→ BRIEF
Please copy out every line of text in the records below, keeping the original wording, spelling, and line order.

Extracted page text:
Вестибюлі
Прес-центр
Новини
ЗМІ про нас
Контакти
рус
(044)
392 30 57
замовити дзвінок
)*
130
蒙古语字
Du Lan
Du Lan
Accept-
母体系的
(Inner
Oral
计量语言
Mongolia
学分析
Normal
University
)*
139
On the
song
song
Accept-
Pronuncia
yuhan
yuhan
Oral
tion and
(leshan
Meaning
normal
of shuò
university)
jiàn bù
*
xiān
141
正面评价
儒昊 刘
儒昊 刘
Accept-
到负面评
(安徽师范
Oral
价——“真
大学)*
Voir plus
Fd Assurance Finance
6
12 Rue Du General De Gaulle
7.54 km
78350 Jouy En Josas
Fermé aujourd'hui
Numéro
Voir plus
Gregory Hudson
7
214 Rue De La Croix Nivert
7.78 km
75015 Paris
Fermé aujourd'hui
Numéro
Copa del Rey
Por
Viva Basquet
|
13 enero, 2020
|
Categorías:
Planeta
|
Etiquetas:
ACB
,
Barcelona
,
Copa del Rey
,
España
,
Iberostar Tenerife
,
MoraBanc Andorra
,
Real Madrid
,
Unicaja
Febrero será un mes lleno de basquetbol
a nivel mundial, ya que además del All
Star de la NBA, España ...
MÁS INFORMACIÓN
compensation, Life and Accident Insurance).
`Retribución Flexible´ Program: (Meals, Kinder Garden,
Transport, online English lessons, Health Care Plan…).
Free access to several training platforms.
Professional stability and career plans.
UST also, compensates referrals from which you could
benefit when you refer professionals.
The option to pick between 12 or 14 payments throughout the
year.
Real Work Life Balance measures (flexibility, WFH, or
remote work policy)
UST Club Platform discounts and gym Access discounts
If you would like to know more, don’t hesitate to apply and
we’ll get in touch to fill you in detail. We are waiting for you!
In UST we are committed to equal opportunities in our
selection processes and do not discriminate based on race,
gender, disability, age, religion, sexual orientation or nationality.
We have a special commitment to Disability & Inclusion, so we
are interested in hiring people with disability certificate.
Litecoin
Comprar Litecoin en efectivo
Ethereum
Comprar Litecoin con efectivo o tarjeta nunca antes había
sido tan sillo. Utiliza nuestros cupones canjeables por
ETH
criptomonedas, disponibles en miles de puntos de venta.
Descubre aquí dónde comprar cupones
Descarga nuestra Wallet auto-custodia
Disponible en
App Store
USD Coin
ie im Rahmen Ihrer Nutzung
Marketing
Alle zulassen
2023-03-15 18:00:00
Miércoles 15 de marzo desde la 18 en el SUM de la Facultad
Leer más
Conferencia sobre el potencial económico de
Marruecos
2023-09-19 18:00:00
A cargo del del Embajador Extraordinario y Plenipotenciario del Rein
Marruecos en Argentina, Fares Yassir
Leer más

→ OUTPUT FOR THIS EXERCISE
Вестибюлі
Прес-центр
Новини
ЗМІ про нас
Контакти
рус
(044)
392 30 57
замовити дзвінок
)*
130
蒙古语字
Du Lan
Du Lan
Accept-
母体系的
(Inner
Oral
计量语言
Mongolia
学分析
Normal
University
)*
139
On the
song
song
Accept-
Pronuncia
yuhan
yuhan
Oral
tion and
(leshan
Meaning
normal
of shuò
university)
jiàn bù
*
xiān
141
正面评价
儒昊 刘
儒昊 刘
Accept-
到负面评
(安徽师范
Oral
价——“真
大学)*
Voir plus
Fd Assurance Finance
6
12 Rue Du General De Gaulle
7.54 km
78350 Jouy En Josas
Fermé aujourd'hui
Numéro
Voir plus
Gregory Hudson
7
214 Rue De La Croix Nivert
7.78 km
75015 Paris
Fermé aujourd'hui
Numéro
Copa del Rey
Por
Viva Basquet
|
13 enero, 2020
|
Categorías:
Planeta
|
Etiquetas:
ACB
,
Barcelona
,
Copa del Rey
,
España
,
Iberostar Tenerife
,
MoraBanc Andorra
,
Real Madrid
,
Unicaja
Febrero será un mes lleno de basquetbol
a nivel mundial, ya que además del All
Star de la NBA, España ...
MÁS INFORMACIÓN
compensation, Life and Accident Insurance).
`Retribución Flexible´ Program: (Meals, Kinder Garden,
Transport, online English lessons, Health Care Plan…).
Free access to several training platforms.
Professional stability and career plans.
UST also, compensates referrals from which you could
benefit when you refer professionals.
The option to pick between 12 or 14 payments throughout the
year.
Real Work Life Balance measures (flexibility, WFH, or
remote work policy)
UST Club Platform discounts and gym Access discounts
If you would like to know more, don’t hesitate to apply and
we’ll get in touch to fill you in detail. We are waiting for you!
In UST we are committed to equal opportunities in our
selection processes and do not discriminate based on race,
gender, disability, age, religion, sexual orientation or nationality.
We have a special commitment to Disability & Inclusion, so we
are interested in hiring people with disability certificate.
Litecoin
Comprar Litecoin en efectivo
Ethereum
Comprar Litecoin con efectivo o tarjeta nunca antes había
sido tan sillo. Utiliza nuestros cupones canjeables por
ETH
criptomonedas, disponibles en miles de puntos de venta.
Descubre aquí dónde comprar cupones
Descarga nuestra Wallet auto-custodia
Disponible en
App Store
USD Coin
ie im Rahmen Ihrer Nutzung
Marketing
Alle zulassen
2023-03-15 18:00:00
Miércoles 15 de marzo desde la 18 en el SUM de la Facultad
Leer más
Conferencia sobre el potencial económico de
Marruecos
2023-09-19 18:00:00
A cargo del del Embajador Extraordinario y Plenipotenciario del Rein
Marruecos en Argentina, Fares Yassir
Leer más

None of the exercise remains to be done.